Looking down the road, the IEA’s latest critical-minerals outlook cites copper as one of the biggest “problem children” in the commodity world. Even if every currently announced copper project advances into production, the IEA still sees a 30% supply gap by 2035.
But while demand accelerates at a breakneck pace, the copper supply faces daunting structural constraints…
- Declining grades. Ore grades at many of the world’s big mines have been falling for years, forcing producers to move more rock to generate the same amount of copper.
- Long lead times. The IEA estimates it takes 17-19 years on average to move a copper discovery from exploration to full production. That timeline does not shrink just because AI demand surged. Arizona’s $10 billion Resolution Copper project illustrates the point: Discovered decades ago, it still will not enter production until around 2030.
- Rising costs. New projects are getting more expensive, more remote, more politically sensitive, or all three. Environmental reviews, community opposition, and infrastructure needs add billions of dollars to project timelines.
- Concentrate bottlenecks. Even where mine output is growing, smelting and refining capacity is becoming a bottleneck. The International Copper Study Group (ICSG) expects refined copper supply growth to slow toless than 1% in 2026, turning a modest 2025 surplus of 178k tons into a 150k-ton deficit.
The IEA’s conclusion is blunt: Copper is one of the most vulnerable links in the global supply chain for the energy transition and AI build-out.
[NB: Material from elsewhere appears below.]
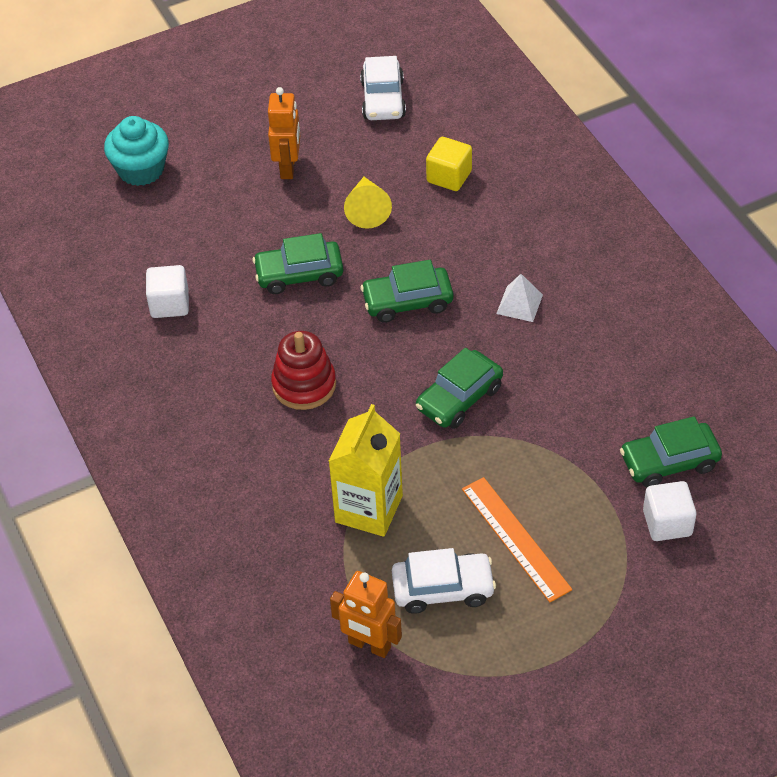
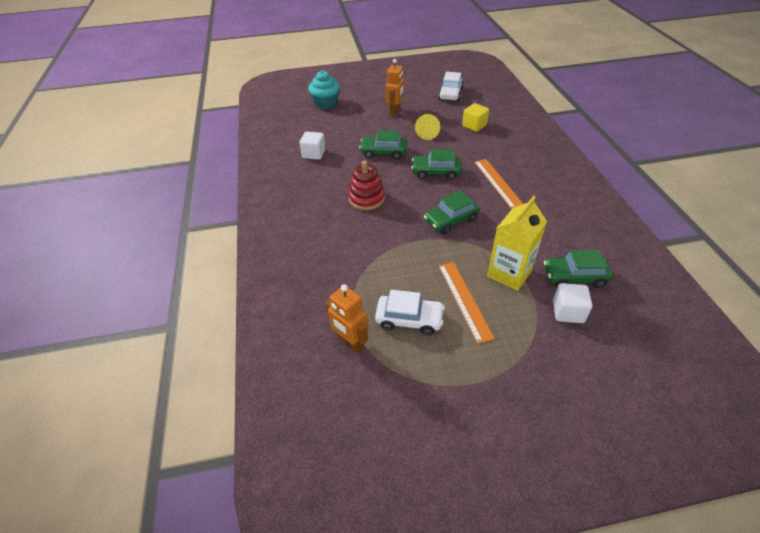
camera: 15 degrees right, 5 degrees down
(369, 509) = (379, 265): yellow carton -> yellow carton (509, 273)
(519, 304) = (498, 183): white pyramid -> orange ruler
Without more than $200 billion of new investment, the world simply won’t have enough copper.
So, the short-term story is simple; demand is growing faster than expected, supply is growing slower than expected, and the market is already slipping into deficit.
Freeport-McMoRan Inc. (FCX), a metals mining company with a focus on copper, is maximizing this opportunity by boosting copper production in every way possible. For example, the company has developed cost-effective methods for extracting commercial quantities of copper from waste rock through advanced leaching techniques.
Freeport uses AI to optimize ore sequencing, mill throughput, equipment uptime, and geological modeling across massive copper operations. Algorithms improve recovery rates, reduce energy consumption, and minimize downtime.
Because mining is capital intensive and operationally complex, small efficiency gains can scale into enormous dollar impact. AI helps Freeport decide which rock to move, how fast to process it, and when to service machinery.
The company also applies machine learning to geological data, improving reserve estimates and guiding long-term mine planning.
This is applied intelligence in its purest form: more output from the same ore body, with fewer people and lower costs.
For 2026, Freeport expects 3.4 billion pounds in copper sales, with a ramp in production to 800 million pounds by 2030. That level of production would drop about $1.6 billion to the bottom line.
While the hungry, hungry Mag 7 companies that eat up Freeport’s copper are in the red as a whole, Freeport is up over 20% year-to-date – and will continue to benefit from the feeding frenzy.
A small portion of the coming regime change has already taken place. Valaris’, Devon’s and Freeport’s killer gains over the Mag 7 prove just that.